→ How to complete this task: Look for "server" in the listing below. Gather each line that contains it.

→ Material for the task:
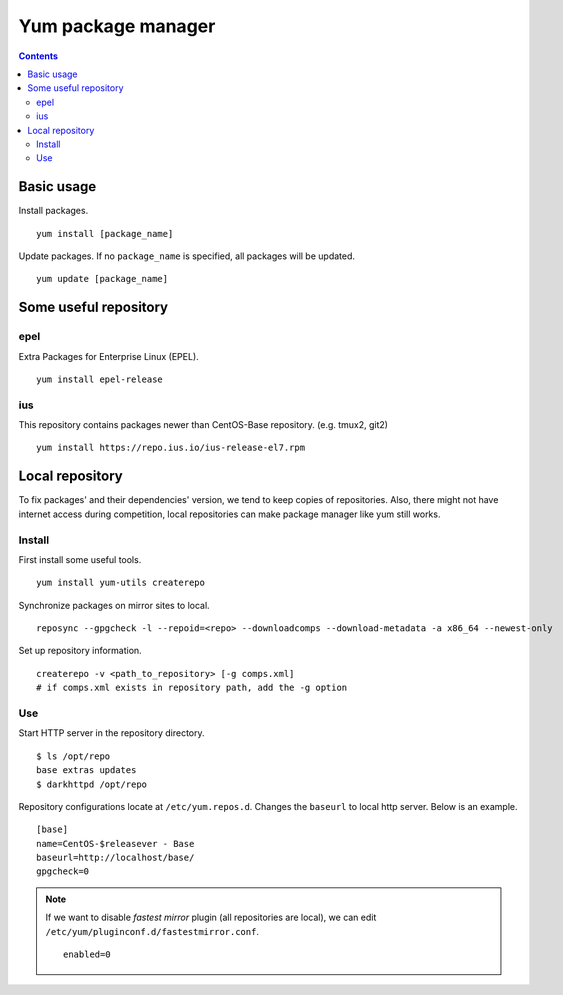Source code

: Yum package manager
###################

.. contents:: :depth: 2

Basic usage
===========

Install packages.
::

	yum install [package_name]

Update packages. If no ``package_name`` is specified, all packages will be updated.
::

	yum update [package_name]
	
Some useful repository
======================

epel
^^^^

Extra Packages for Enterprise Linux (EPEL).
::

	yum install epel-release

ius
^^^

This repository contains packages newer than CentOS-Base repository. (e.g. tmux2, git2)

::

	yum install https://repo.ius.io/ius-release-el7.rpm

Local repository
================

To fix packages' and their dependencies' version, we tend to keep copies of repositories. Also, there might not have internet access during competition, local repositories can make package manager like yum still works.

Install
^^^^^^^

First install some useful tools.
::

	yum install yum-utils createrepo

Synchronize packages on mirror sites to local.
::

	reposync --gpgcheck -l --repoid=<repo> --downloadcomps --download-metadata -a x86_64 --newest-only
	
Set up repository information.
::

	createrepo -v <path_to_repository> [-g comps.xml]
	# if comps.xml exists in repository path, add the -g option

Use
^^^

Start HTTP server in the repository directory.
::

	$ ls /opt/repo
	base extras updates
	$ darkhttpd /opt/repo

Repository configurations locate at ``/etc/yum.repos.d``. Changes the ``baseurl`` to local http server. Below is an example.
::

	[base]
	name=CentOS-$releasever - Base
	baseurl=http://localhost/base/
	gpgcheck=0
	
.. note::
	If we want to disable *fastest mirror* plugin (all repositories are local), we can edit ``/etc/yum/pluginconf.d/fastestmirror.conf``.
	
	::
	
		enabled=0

→ Finished exercise:
Start HTTP server in the repository directory.
Repository configurations locate at ``/etc/yum.repos.d``. Changes the ``baseurl`` to local http server. Below is an example.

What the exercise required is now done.